睡眠の健康効果についてはイロリオでも散々お伝えしているが、「睡眠が前立腺がんのリスクを減らしてくれる」との朗報が届いたのでお伝えしたい。睡眠時に分泌されるホルモンであるメラトニンが、場合によっては前立腺がんの進行を75%も抑えてくれるというから、今すぐ布団にもぐりこみたくなるに違いない⁈

但し不規則な睡眠ではダメで、メラトニンが多く分泌されるのは日が暮れてから。24時間周期のリズムに体内時計を合わせておくことが大切だとか。メラトニンの量が少ないと寝つきが悪くなったり、夜中に目が覚めたりしてしまう。

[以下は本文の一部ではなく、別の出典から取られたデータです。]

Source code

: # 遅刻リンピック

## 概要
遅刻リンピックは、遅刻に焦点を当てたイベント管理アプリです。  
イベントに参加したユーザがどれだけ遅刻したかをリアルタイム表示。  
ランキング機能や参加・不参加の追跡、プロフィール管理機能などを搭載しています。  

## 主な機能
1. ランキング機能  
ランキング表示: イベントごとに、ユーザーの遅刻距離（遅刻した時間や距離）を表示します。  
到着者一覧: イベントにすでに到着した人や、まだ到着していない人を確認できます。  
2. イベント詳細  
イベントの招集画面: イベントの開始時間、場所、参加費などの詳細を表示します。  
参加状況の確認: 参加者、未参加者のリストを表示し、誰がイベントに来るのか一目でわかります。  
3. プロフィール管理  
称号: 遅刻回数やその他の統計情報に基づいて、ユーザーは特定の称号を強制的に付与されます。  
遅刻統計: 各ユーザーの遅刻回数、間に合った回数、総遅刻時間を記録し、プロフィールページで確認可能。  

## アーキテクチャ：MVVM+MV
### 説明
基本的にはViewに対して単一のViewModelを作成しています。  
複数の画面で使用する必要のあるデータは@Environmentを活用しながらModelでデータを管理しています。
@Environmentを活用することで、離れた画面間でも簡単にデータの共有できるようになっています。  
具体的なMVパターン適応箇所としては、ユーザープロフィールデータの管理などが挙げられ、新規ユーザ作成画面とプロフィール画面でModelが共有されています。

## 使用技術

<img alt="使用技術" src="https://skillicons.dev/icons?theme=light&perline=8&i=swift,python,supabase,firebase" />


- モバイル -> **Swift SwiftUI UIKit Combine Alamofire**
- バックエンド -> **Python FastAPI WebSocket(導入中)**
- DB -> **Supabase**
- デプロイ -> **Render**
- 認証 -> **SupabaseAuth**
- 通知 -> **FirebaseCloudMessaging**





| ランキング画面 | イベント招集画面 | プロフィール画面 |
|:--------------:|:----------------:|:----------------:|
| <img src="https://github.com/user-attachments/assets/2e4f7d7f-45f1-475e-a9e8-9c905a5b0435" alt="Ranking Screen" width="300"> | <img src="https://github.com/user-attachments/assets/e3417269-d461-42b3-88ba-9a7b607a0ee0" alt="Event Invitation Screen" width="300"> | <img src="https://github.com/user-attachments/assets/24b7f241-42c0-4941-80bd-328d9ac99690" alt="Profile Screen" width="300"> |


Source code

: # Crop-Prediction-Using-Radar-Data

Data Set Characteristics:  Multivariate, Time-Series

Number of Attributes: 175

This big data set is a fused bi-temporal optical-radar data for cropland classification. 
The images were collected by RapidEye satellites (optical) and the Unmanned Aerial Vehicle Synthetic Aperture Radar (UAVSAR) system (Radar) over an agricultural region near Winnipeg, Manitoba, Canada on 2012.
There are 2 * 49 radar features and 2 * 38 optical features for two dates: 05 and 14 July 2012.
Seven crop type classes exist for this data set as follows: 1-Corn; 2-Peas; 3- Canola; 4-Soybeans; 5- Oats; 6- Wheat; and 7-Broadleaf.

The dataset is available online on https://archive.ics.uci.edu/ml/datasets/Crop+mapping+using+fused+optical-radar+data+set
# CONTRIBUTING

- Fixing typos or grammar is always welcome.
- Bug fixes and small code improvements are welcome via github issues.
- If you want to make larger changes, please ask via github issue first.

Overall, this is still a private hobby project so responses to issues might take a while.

米ハーバード・スクール・オブ・パブリック・ヘルスのSarah Markt女史は、928人のアイスランド人男性のメラトニンの値を測定し、その後7年間追跡調査を行った。調査期間中111人が前立腺がんと診断され、うち24人はがんが進行した状態だった。進行した前立腺がんは症状の悪化も早く命に関わるそう。


しかし同女史らによると前立腺の進行がんの場合、メラトニンの値が普通の人よりも高い人は、普通より低い人に比べて、進行がんの悪化が75%抑えられることがわかった。「睡眠不足やその他の要因によりメラトニンの量が減ったり、その分泌が妨げられることがある」と同女史。更なる研究が必要としながらも、メラトニンの減少による睡眠障害や24時間周期リズムの崩れが、がんの危険因子である可能性があるとみている。